WHAT TO WORK ON:
Extend the GESTALT setup guide below past its final sentence about the bounding-box query output.

EXCERPT TO READ:
Writing this assuming the use of HomeBrew, so some changes will need to be made if you are working on another system.
Download the python distribution that is compatible with Tkinker; we use python-tk@3.11
brew install python-tk@3.11
Clone the Git Repo:
git clone https://github.com/osullik/GESTALT.git
Navigate to the root of that project ~/GESTALT/
cd GESTALT
create a virtual environment using the requirements.txt
python -m venv gestalt_env
You now need to like Tkinter to your venv, This slack overflow post is helpful, but assuming you installed as above use (dependent on your version):
cd gestalt_env/lib
ln -s /opt/homebrew/Cellar/python-tk@3.11/3.11.4
[optional] if unsure of your versions, use the following command to list out your python versions in homebrew:
brew list | grep "python"
change back to the root directory
cd ../..
and activate your virtual environment
source gestalt_env/bin/activate
install the requirements for the venv:
pip install -r code/requirements.txt
With all this in place you're ready to start working with GESTALT!
To demonstrate the utility of GESTALT and allow for the replication of our results, we offer two bash scripts to build and execute GESTALT for each respective datatset.
To get the files from FLICKR you need API Keys. API access can be requested here. You then need to add them to your local environment variables with commands
export flickr_key=<your_api_key_here>
export flickr_secret=<your_secret_key_here>
To use the end-to-end scripts, navigate to the scripts folder from the root directory IMPORTANT: The scripts use relative directory addressing and all assume that they are being executed from within the GESTALT_SIGSPATIAL/scripts directory:
cd scripts
sh 99a_ingestSwanValley.sh
sh 99b_IngestDC.sh
Note that after you have run the shell scritps for the first time you may want to comment out the lines that invokes the querying of FLICKR - the results will be stored after a single run.
Note that depending on which experiment you are running you will need to modify the paths in the 'individual' scripts below.
Navigate to the scripts folder from the root directory IMPORTANT: The scripts use relative directory addressing and all assume that they are being executed from within the GESTALT/scripts directory:
cd scripts
To extract the KML files run the following command (note: you can add or subtract additional KML files following the instructions in the script)
sh 10_ingestKML.sh
The JSON outputs of the KML files will reside in GESTALT/data/output/dataCollection
To extract all objects within a bounding box from the overpass API use the following (noting that you can edit the bounding box and in the shell file):
sh 20_queryAllObjects.sh
The JSON output of the query will reside in GESTALT/data/output/dataCollection/osm_:bbox:_allobjects.json (whrre :bbox: is the bounding box the objects are found in.)

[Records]
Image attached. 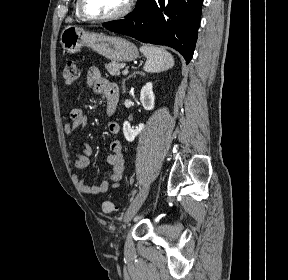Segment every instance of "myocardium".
Instances as JSON below:
<instances>
[{"instance_id": "myocardium-1", "label": "myocardium", "mask_w": 288, "mask_h": 280, "mask_svg": "<svg viewBox=\"0 0 288 280\" xmlns=\"http://www.w3.org/2000/svg\"><path fill=\"white\" fill-rule=\"evenodd\" d=\"M132 2L133 0H127L124 7L117 13L109 15V16H101V17L90 15L85 9L84 0H77V7H78V12L80 16L84 20L92 21V22H110V21H116L125 17L131 10Z\"/></svg>"}]
</instances>
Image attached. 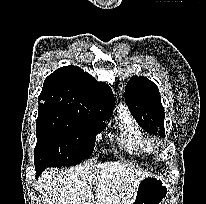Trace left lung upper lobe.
Instances as JSON below:
<instances>
[{
  "instance_id": "1",
  "label": "left lung upper lobe",
  "mask_w": 206,
  "mask_h": 204,
  "mask_svg": "<svg viewBox=\"0 0 206 204\" xmlns=\"http://www.w3.org/2000/svg\"><path fill=\"white\" fill-rule=\"evenodd\" d=\"M125 101L140 126L151 134L165 136L164 108L158 87L143 76H133L125 88Z\"/></svg>"
}]
</instances>
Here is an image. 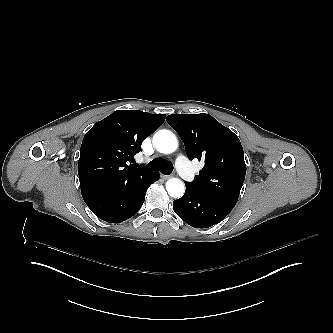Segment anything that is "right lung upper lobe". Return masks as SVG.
<instances>
[{
  "mask_svg": "<svg viewBox=\"0 0 333 333\" xmlns=\"http://www.w3.org/2000/svg\"><path fill=\"white\" fill-rule=\"evenodd\" d=\"M165 117L137 110H117L97 122L85 134L81 145L80 187L124 182L145 172L146 169L129 163L141 151L143 140L163 124Z\"/></svg>",
  "mask_w": 333,
  "mask_h": 333,
  "instance_id": "right-lung-upper-lobe-1",
  "label": "right lung upper lobe"
}]
</instances>
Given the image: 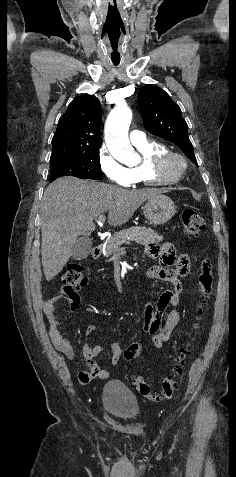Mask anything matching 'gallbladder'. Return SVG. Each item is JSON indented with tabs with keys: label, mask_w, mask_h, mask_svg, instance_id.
<instances>
[{
	"label": "gallbladder",
	"mask_w": 236,
	"mask_h": 477,
	"mask_svg": "<svg viewBox=\"0 0 236 477\" xmlns=\"http://www.w3.org/2000/svg\"><path fill=\"white\" fill-rule=\"evenodd\" d=\"M92 250V240L83 236L77 239L76 243L72 248V257L76 260L85 259Z\"/></svg>",
	"instance_id": "gallbladder-1"
}]
</instances>
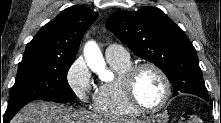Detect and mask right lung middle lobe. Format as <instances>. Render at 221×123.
Returning <instances> with one entry per match:
<instances>
[{
  "instance_id": "obj_1",
  "label": "right lung middle lobe",
  "mask_w": 221,
  "mask_h": 123,
  "mask_svg": "<svg viewBox=\"0 0 221 123\" xmlns=\"http://www.w3.org/2000/svg\"><path fill=\"white\" fill-rule=\"evenodd\" d=\"M75 57L27 55L19 63L5 115H15L34 100H73L67 73Z\"/></svg>"
}]
</instances>
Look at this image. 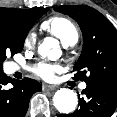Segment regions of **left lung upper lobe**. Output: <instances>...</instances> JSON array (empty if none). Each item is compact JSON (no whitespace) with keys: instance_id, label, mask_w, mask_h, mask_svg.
<instances>
[{"instance_id":"obj_1","label":"left lung upper lobe","mask_w":117,"mask_h":117,"mask_svg":"<svg viewBox=\"0 0 117 117\" xmlns=\"http://www.w3.org/2000/svg\"><path fill=\"white\" fill-rule=\"evenodd\" d=\"M80 26L82 53L74 66V79L86 84L96 81L117 82V31L101 13L86 5L56 7Z\"/></svg>"}]
</instances>
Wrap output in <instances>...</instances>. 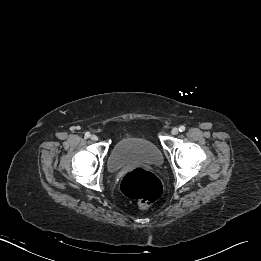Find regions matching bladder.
Wrapping results in <instances>:
<instances>
[{
  "label": "bladder",
  "mask_w": 261,
  "mask_h": 261,
  "mask_svg": "<svg viewBox=\"0 0 261 261\" xmlns=\"http://www.w3.org/2000/svg\"><path fill=\"white\" fill-rule=\"evenodd\" d=\"M162 162L163 156L156 144L131 136L119 139L110 150L107 159L108 168L112 172L131 164L160 166Z\"/></svg>",
  "instance_id": "bladder-1"
}]
</instances>
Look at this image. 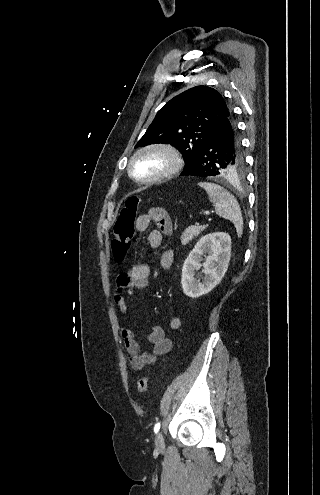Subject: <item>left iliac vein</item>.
Instances as JSON below:
<instances>
[{"instance_id": "1", "label": "left iliac vein", "mask_w": 320, "mask_h": 495, "mask_svg": "<svg viewBox=\"0 0 320 495\" xmlns=\"http://www.w3.org/2000/svg\"><path fill=\"white\" fill-rule=\"evenodd\" d=\"M155 446H156V449L159 451H161L165 448V443H164L163 435L161 432L156 434Z\"/></svg>"}]
</instances>
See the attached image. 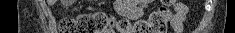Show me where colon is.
Masks as SVG:
<instances>
[{"label": "colon", "instance_id": "1", "mask_svg": "<svg viewBox=\"0 0 235 33\" xmlns=\"http://www.w3.org/2000/svg\"><path fill=\"white\" fill-rule=\"evenodd\" d=\"M173 0H165L161 7L152 12L148 20H140L132 25L126 19L117 20L103 12L83 13L73 18H64L60 23L62 33H165L172 14L169 6Z\"/></svg>", "mask_w": 235, "mask_h": 33}]
</instances>
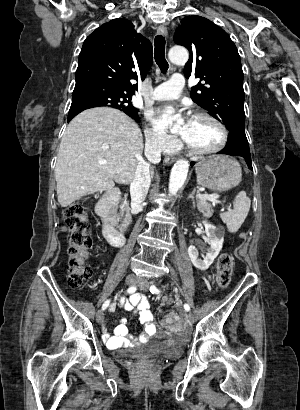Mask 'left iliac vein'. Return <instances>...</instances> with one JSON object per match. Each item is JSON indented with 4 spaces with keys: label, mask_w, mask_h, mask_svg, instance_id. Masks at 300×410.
<instances>
[{
    "label": "left iliac vein",
    "mask_w": 300,
    "mask_h": 410,
    "mask_svg": "<svg viewBox=\"0 0 300 410\" xmlns=\"http://www.w3.org/2000/svg\"><path fill=\"white\" fill-rule=\"evenodd\" d=\"M137 285L143 290H148L150 283L146 278H140L137 281ZM185 316L189 321H193V315L191 313H186Z\"/></svg>",
    "instance_id": "4c4485c4"
}]
</instances>
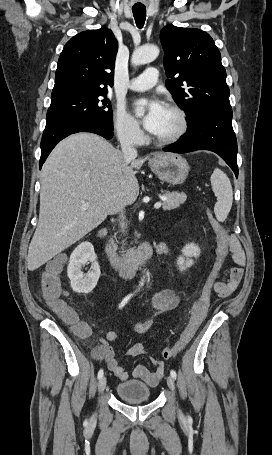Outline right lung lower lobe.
Segmentation results:
<instances>
[{
  "label": "right lung lower lobe",
  "mask_w": 272,
  "mask_h": 455,
  "mask_svg": "<svg viewBox=\"0 0 272 455\" xmlns=\"http://www.w3.org/2000/svg\"><path fill=\"white\" fill-rule=\"evenodd\" d=\"M78 132H91L106 139L113 137V128L95 120H68L46 125L41 140V158L39 168L41 169L46 158L52 149L65 137Z\"/></svg>",
  "instance_id": "obj_1"
}]
</instances>
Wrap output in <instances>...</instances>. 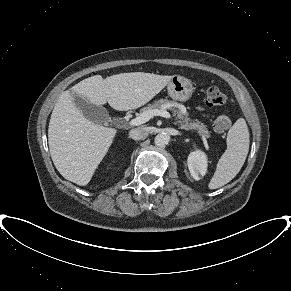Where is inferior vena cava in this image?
Instances as JSON below:
<instances>
[{
    "mask_svg": "<svg viewBox=\"0 0 291 291\" xmlns=\"http://www.w3.org/2000/svg\"><path fill=\"white\" fill-rule=\"evenodd\" d=\"M149 135L147 127H138L129 132V137L134 140L145 139Z\"/></svg>",
    "mask_w": 291,
    "mask_h": 291,
    "instance_id": "obj_1",
    "label": "inferior vena cava"
}]
</instances>
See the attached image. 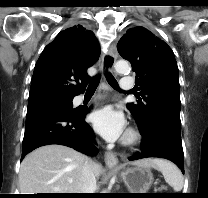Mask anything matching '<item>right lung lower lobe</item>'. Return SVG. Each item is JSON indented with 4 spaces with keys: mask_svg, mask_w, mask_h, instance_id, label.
<instances>
[{
    "mask_svg": "<svg viewBox=\"0 0 208 198\" xmlns=\"http://www.w3.org/2000/svg\"><path fill=\"white\" fill-rule=\"evenodd\" d=\"M88 108H38L27 112L22 155L49 144L71 147L85 154L96 153L93 132L84 121Z\"/></svg>",
    "mask_w": 208,
    "mask_h": 198,
    "instance_id": "1",
    "label": "right lung lower lobe"
}]
</instances>
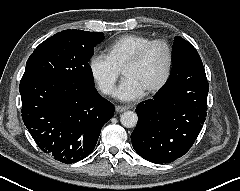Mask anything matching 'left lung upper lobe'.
Segmentation results:
<instances>
[{
	"instance_id": "left-lung-upper-lobe-1",
	"label": "left lung upper lobe",
	"mask_w": 240,
	"mask_h": 191,
	"mask_svg": "<svg viewBox=\"0 0 240 191\" xmlns=\"http://www.w3.org/2000/svg\"><path fill=\"white\" fill-rule=\"evenodd\" d=\"M172 51H173V68H172L171 74L175 72L177 67L183 64L196 65L198 67H203L202 60L197 50L193 47L192 44H190L188 41L181 38L180 36L175 37L174 43L172 46Z\"/></svg>"
}]
</instances>
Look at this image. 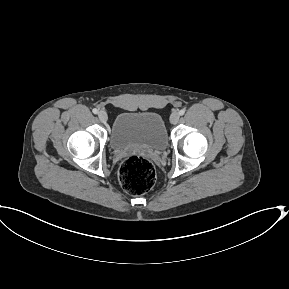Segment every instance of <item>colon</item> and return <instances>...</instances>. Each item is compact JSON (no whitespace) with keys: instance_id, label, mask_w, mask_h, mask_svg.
<instances>
[{"instance_id":"1","label":"colon","mask_w":289,"mask_h":289,"mask_svg":"<svg viewBox=\"0 0 289 289\" xmlns=\"http://www.w3.org/2000/svg\"><path fill=\"white\" fill-rule=\"evenodd\" d=\"M153 164L145 157L134 155L126 158L120 168L119 183L122 189L132 195L148 192L155 183Z\"/></svg>"}]
</instances>
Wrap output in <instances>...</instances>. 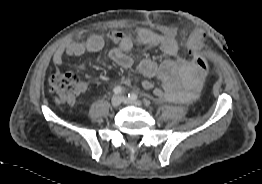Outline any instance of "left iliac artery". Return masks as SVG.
Instances as JSON below:
<instances>
[{
    "label": "left iliac artery",
    "instance_id": "obj_1",
    "mask_svg": "<svg viewBox=\"0 0 262 184\" xmlns=\"http://www.w3.org/2000/svg\"><path fill=\"white\" fill-rule=\"evenodd\" d=\"M128 97H129L130 99L135 100V99L138 98V95H137L136 93H130V94H128Z\"/></svg>",
    "mask_w": 262,
    "mask_h": 184
}]
</instances>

OUTPUT OF THE EXERCISE:
To get the files from FLICKR you need API Keys. API access can be requested here. You then need to add them to your local environment variables with commands
export flickr_key=<your_api_key_here>
export flickr_secret=<your_secret_key_here>
then you can access the flickr and download all relevant images using:
sh 30_queryFlickr.sh
and to extract the objects fro, them run:
sh 40_ingestFlickrObjects.sh
To extract the locations with specific search terms from the Openstreetmaps overpass API use the following (noting that you can edit the bounding box and search terms in the shell file):
sh 50_queryLocations.sh
The JSON output of the query will reside in GESTALT/data/output/dataCollection/:osmsearchTermList:.json (where :osmsearchTermList is the concatenated list of all search terms)
This completes the data collection phase
The ownership assignment analyses the collected data, and determines which objects belong to which location. To run these steps, do:
sh 60a_assign_kmeans.sh
sh 60b_assign_dbscan.sh
These will output their results to: GESTALT/data/output/owneshipAssignment/KMEANS_PredictedLocations.csv and GESTALT/data/output/owneshipAssignment/DBSCAN_PredictedLocations.csv respectively
The concept mapping takes the predicted loctations of each objects and creates a grid representation of the locaiton to be used in searching. to execute it, run:
sh 61_createConceptMaps.sh
To activate the search functions run:
sh 70_searchGestalt.sh
python ../code/UI.py
We provide a Jupyter Notebook configured to allow you to explore the results of clustering. Note it will only work after you have completed the clustering step. Open a new terminal and navigate back to your GESTALT_SIGSPATIAL directory.
First, we need to make sure Jupyter Can get to the gestalt_env virtual environment by making it into a kernel. Use the following command:
ipython kernel install --name "gestalt_env" --user
Then; lunch Jupyter Lab with
jupyter lab
Once it has launched, you will need to select the gestalt_env kernel and launch the Clustering.ipynb file.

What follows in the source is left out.